Jeśli umiejętności i postaw potrzebnych w pracy najlepiej uczyć się w pracy, to zakład musi brać udział w nauczaniu nie jako miejsce docelowe, ale jako etap procesu kształcenia” (tzn.: więcej praktyk).

  1. Życie to podróż, która zaczyna się w domu

W społeczeństwie są trzy ważne stanowiska, od których nie wymaga się wykształcenia: menedżerów, polityków, rodziców” ;p


Teoria Edwarda de Bono, który mówi o nauce się myślenia. Trzeba nauczyć się myśleć, żeby efektywniej działać w świecie. Mają tego uczyć szczególnie rodzice (znów: nie wszystko zwalać na szkołę).
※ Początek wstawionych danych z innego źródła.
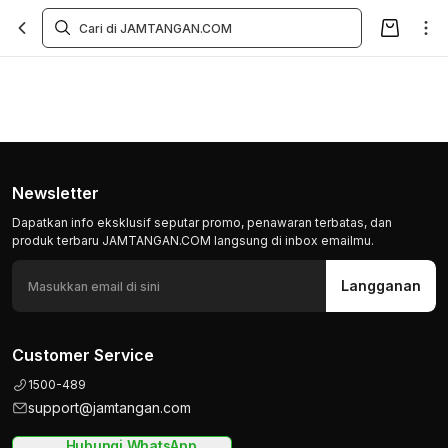
Newsletter
Dapatkan info eksklusif seputar promo, penawaran terbatas, dan
produk terbaru JAMTANGAN.COM langsung di inbox emailmu.
Langganan
Customer Service
1500-489
support@jamtangan.com
Hubungi WhatsApp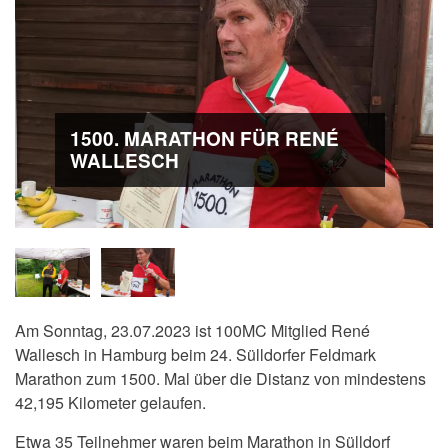
1500. MARATHON FÜR RENÉ
WALLESCH
Am Sonntag, 23.07.2023 ist 100MC Mitglied René
Wallesch in Hamburg beim 24. Sülldorfer Feldmark
Marathon zum 1500. Mal über die Distanz von mindestens
42,195 Kilometer gelaufen.
Etwa 35 Teilnehmer waren beim Marathon in Sülldorf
  1. Nauka to spokojne przemyślenie doświadczeń

Proces edukacji jest z natury rzeczy skrzywiony, bo większa jego część idzie przed, a nie za doświadczeniem (najpierw uczymy się – jako pedagodzy – jak prowadzić zajęcia, a dopiero potem je w przyszłej pracy przeprowadzamy). Oprócz tzw. „doświadczeń rzeczywistych” potrzebnych w systemie edukacji, trzeba stworzyć więcej okazji do uczenia się przez refleksję i do uzupełniania nauki po ukończeniu szkoły.


Autor sugeruje wprowadzenie opiekuna spoza systemu szkolnego („system opiekuńczy z udziałem 40 konsultantów i ich pomocników z dużej firmy konsultingowej”, ale opiekun musiałby być ochotnikiem), żeby stworzyć dla młodzieży wzorzec postępowania i roztoczyć opiekę nad ich rozwojem. „Często pierwszym krokiem do szanowania samego siebie jest zdobycie szacunku kogoś, kogo się poważa” – oto idea systemu opiekuńczego.